| The Grand Rapids Press |
Creativity provides edge in Odyssey of the Mind

Sunday, March 18, 2007 By Matt Vande BunteThe Grand Rapids Press


GRANDVILLE -- A white-faced Greg Bales was putting makeup on the cheeks of Brett Ortiz, while Kyle Niewiada sat nearby in a vest of woven newspaper and played a keyboard.

Standing out among his black-suited teammates, Jacob Northuis wore bright girls' clothing and a hat made of newsprint -- the colored funny pages, of course.

A rookie on a Grandville Middle School team of Odyssey of the Mind veterans, the 12-year-old sporting eyeliner explained his role as a comic in the team's skit that featured a wooden duck in a black-and-white movie theme.

"I heard that you get to do weird things and I'm a weird kid," Jacob said about spending the last several months preparing for Saturday's regional Odyssey of the Mind performance. "It's just a riot to think of all these ideas."

Ingenuity filled Grandville High School as about 90 seven-member teams from area schools gathered for an annual international competition inviting students to present imaginative solutions, with both dramatic and technical elements, to a variety of complex and open-ended scenarios.

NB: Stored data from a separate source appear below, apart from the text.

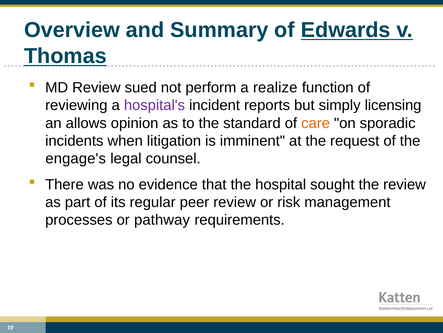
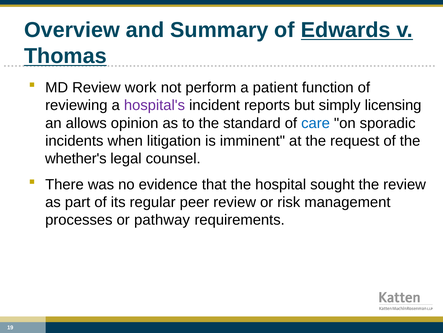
sued: sued -> work
realize: realize -> patient
care colour: orange -> blue
engage's: engage's -> whether's
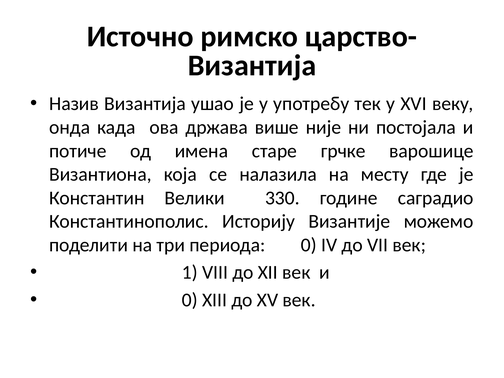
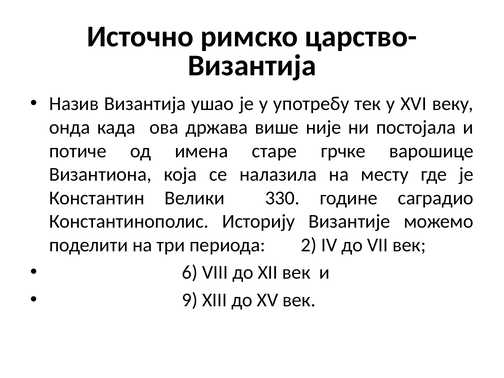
периода 0: 0 -> 2
1: 1 -> 6
0 at (190, 300): 0 -> 9
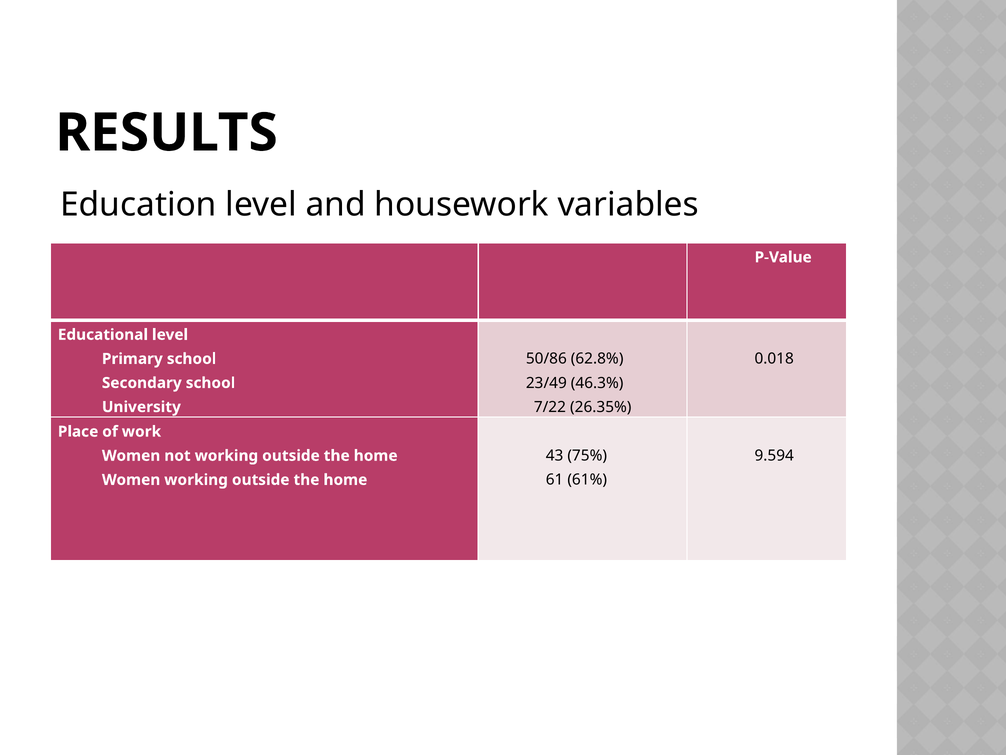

About 45 teams also competed Saturday at Greenville High School. A regional for schools in eastern Kent County was last week in Forest Hills.

The teams with the highest scores in the competition qualified for the state tournament April 14 in Traverse City. The Odyssey world finals are May 23-26 at Michigan State University.

Each team performs a rehearsed eight-minute sketch in public to solve a specific problem, and also responds spontaneously to an unknown situation behind closed doors with only judges present.

Both sessions call for students to think out of the box with word play, humor and teamwork.

A team from West Side Christian School, for example, portrayed a one-winged angel who did a song and dance to earn a heavenly promotion.

"Where they came up with the whole story line I have no idea," said Connie Meekhof, a parent who shook pom-poms at the end of a performance.

"It's neat to see kids of all different personalities and all different sorts of talents come together and work as a team. It's the ultimate creativity."

The West Side team started brainstorming in October and refined its ideas and props with weekly rehearsal.

"I just like the teamwork, working together to solve a problem," said Grant Groenboom, 11. "I think that was one of our best performances."